Recommended Spare Parts, Repair Costs and Inventory Practices
For practical spare-part planning, maintain a small on-site kit sized to your system. A recommended baseline inventory for a small-to-mid-size scoreboard or video wall (example):
- 2 LED display modules (typical module cost range $300–$1,500 each depending on pixel pitch and size)
- 1–2 spare power supplies ($150–$600 each)
- 1 spare controller or data receiver card ($2,000–$15,000 depending on model)
- spare cabling and mounting hardware (estimated $200–$1,000)
Repair costs vary by fault: replacing a single LED module is typically labor + part (module price above), power supply replacement is generally lower cost, while controller or processor board replacement and software updates are higher. Depot repair (ship-to-factory) can reduce onsite labor costs but increases downtime; for high-availability venues an on-site swapkit strategy plus same-day field dispatch reduces event risk.
Field Service Network, Training and Preventative Maintenance
Daktronics operates a mix of in-house field technicians and authorized local partners to provide nationwide (and international) coverage. Customers should request a service map and primary service contact for their geographic region. For stadiums and high-use installations, a recommended preventative maintenance cadence is quarterly visual and electrical inspection and a full annual preventive maintenance visit including firmware audit, cabinet alignment, and thermal performance checks.
Training options include onsite operator training, remote webinars, and documentation packages. Typical training engagements are half-day to multi-day sessions; pricing commonly ranges from $1,200–$2,500 per day for instructor-led on-site training.

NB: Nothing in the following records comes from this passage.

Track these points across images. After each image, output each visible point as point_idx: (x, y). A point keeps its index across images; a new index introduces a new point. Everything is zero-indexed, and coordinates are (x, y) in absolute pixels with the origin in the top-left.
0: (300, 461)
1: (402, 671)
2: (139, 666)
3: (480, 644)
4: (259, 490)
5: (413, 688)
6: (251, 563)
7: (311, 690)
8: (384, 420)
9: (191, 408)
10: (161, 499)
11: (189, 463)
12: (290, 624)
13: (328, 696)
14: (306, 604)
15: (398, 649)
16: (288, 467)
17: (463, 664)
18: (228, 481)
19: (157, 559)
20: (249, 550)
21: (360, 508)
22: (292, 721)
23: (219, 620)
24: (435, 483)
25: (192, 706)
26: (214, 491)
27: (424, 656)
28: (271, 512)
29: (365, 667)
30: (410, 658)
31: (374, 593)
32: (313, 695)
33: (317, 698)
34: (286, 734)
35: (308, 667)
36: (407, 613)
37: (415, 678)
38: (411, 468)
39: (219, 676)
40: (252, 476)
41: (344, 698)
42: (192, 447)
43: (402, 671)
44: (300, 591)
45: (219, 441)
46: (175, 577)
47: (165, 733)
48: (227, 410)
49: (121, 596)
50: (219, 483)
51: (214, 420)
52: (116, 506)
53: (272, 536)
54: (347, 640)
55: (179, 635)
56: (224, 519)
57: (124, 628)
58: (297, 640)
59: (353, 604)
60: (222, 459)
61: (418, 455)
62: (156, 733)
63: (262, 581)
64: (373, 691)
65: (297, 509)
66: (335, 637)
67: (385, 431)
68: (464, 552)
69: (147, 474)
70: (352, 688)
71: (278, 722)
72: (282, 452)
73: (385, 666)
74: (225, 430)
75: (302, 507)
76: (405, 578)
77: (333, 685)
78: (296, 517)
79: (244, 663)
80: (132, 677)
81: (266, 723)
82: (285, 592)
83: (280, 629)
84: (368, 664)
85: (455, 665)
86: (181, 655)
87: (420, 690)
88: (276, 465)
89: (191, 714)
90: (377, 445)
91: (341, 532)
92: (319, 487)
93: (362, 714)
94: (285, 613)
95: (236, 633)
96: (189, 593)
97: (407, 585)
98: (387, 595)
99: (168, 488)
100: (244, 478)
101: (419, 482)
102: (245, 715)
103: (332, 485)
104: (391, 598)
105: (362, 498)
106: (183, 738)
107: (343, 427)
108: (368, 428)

Well-trained local staff, combined with an agreed SLA and spare kit, reduces emergency dispatch frequency and lowers total cost of ownership.
Practical Contact Information and Contract Tips
Primary corporate contact: Daktronics, 201 Daktronics Drive, Brookings, SD 57006. Main switchboard: +1 (605) 692-0200. General product and support information is maintained at https://www.daktronics.com/support — use that portal to open tickets and track case history. For bids and service proposals request a formal Service Level Agreement that spells out response times, parts lead times, labor rates, travel allowances and escalation paths.
Negotiation tips: (1) specify uptime requirements and measurable KPIs in the SLA; (2) request parts consignment or guaranteed-spare locations for event-critical installations; (3) include annual preventative maintenance and firmware/patch management in the price for predictable budgets. These practical contract elements are the fastest way to convert Daktronics’ technical capability into reliable, predictable service on game day and beyond.